Das chinesische Einfuhrverbot für den fossilen Brennstoff war Teil eines umfangreichen Maßnahmenpakets, mit dem die Regierung in Peking Australien wirtschaftlich unter Druck setzen wollte – als Reaktion auf einen zunehmend chinakritischen Kurs der Regierung in Canberra. Die Rücknahme des Importstopps weckt nun in Australien die Hoffnung, dass sich der kostspielige Konflikt seinem Ende nähert. Gleichzeitig warnen Ökonomen aber auch davor, sich in eine neue Abhängigkeit von Chinas Markt zu begeben.

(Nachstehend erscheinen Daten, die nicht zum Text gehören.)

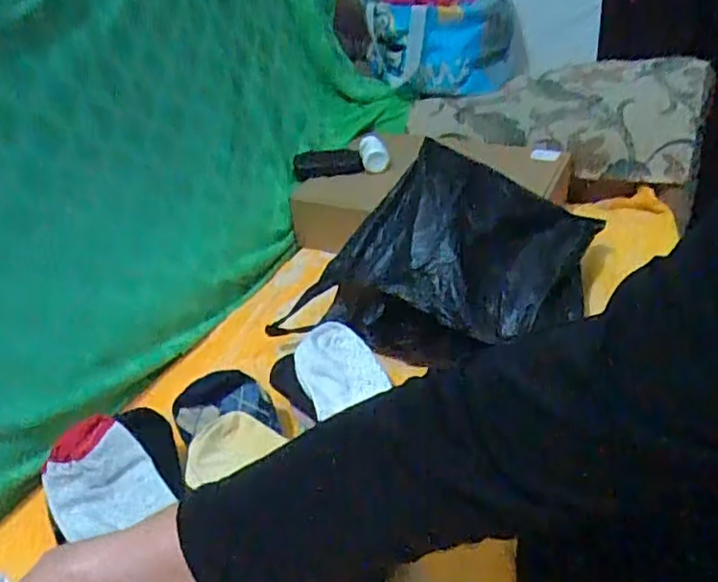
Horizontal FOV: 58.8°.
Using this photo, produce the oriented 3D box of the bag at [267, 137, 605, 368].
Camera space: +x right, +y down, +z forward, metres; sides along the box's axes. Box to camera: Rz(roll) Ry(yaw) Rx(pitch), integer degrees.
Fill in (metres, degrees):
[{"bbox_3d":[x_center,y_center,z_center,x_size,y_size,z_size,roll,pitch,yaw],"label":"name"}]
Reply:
[{"bbox_3d":[0.099,-0.051,0.758,0.338,0.159,0.242,6,32,16],"label":"bag"}]

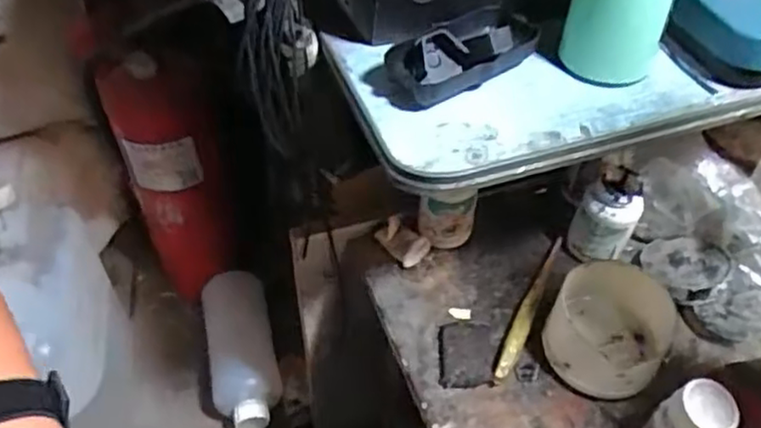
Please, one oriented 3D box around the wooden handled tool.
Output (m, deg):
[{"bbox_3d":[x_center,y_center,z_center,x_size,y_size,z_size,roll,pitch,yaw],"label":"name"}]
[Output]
[{"bbox_3d":[0.122,0.079,0.567,0.014,0.014,0.149,18,50,16],"label":"wooden handled tool"}]

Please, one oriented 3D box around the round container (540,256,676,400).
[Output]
[{"bbox_3d":[0.179,0.088,0.532,0.088,0.053,0.095,0,47,0],"label":"round container"}]

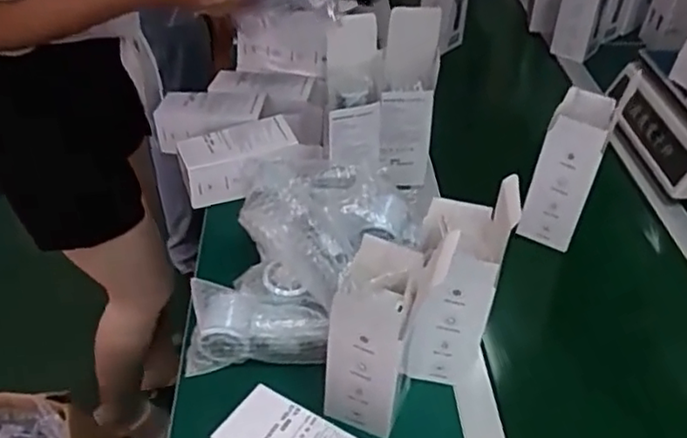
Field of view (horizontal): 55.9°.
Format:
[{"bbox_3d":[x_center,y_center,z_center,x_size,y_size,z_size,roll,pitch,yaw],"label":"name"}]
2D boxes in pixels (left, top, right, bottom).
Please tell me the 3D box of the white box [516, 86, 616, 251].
[{"bbox_3d":[0.285,-0.063,0.838,0.073,0.181,0.084,15,43,17],"label":"white box"}]

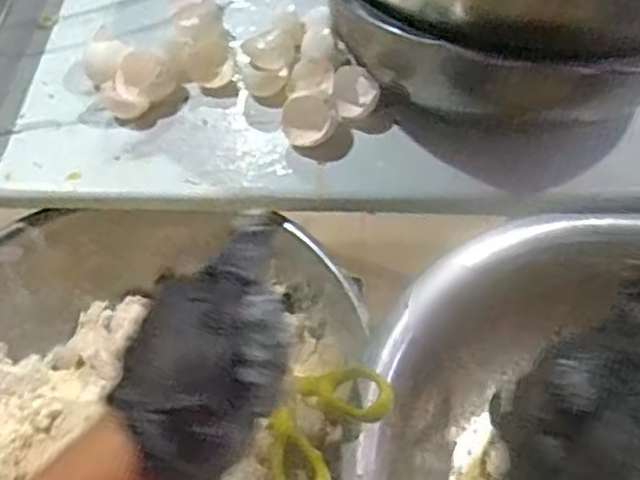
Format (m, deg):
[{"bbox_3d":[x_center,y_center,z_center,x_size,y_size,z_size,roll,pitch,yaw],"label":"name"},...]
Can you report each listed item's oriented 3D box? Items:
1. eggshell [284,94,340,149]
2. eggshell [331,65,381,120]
[{"bbox_3d":[-0.007,-0.089,0.505,0.040,0.034,0.027,4,51,2],"label":"eggshell"},{"bbox_3d":[0.028,-0.116,0.529,0.033,0.023,0.034,-14,53,-12],"label":"eggshell"}]

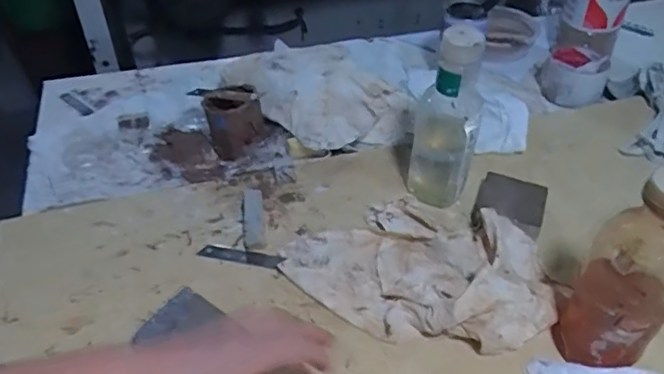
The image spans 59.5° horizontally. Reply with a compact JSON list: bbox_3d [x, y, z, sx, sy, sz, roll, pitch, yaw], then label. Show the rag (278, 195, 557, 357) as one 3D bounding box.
[{"bbox_3d":[0.083,0.065,0.574,0.254,0.069,0.154,13,46,14],"label":"rag"}]

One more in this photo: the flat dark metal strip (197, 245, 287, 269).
[{"bbox_3d":[-0.094,0.072,0.609,0.090,0.004,0.016,9,45,9],"label":"flat dark metal strip"}]

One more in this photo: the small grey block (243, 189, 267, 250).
[{"bbox_3d":[-0.085,0.034,0.635,0.021,0.009,0.080,-5,44,-5],"label":"small grey block"}]

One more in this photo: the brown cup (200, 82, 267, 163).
[{"bbox_3d":[-0.121,-0.086,0.729,0.068,0.074,0.072,-16,46,-16],"label":"brown cup"}]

China war lange Zeit einer der wichtigsten Exportmärkte für australische Kohlehersteller. 2019 brachte ihnen das Chinageschäft noch rund 14 Milliarden Dollar ein. Auch Produzenten aus anderen Branchen – wie Weinhersteller, Gerstenbauern sowie Rinder- und Hummerzüchter – verloren durch den Handelsstreit Umsätze in Milliardenhöhe. Insgesamt waren Exporte im Wert von rund 23 Milliarden Dollar von den chinesischen Einfuhrbeschränkungen betroffen, wie Analysten des Investmentmanagers AMP Capital berechnet haben.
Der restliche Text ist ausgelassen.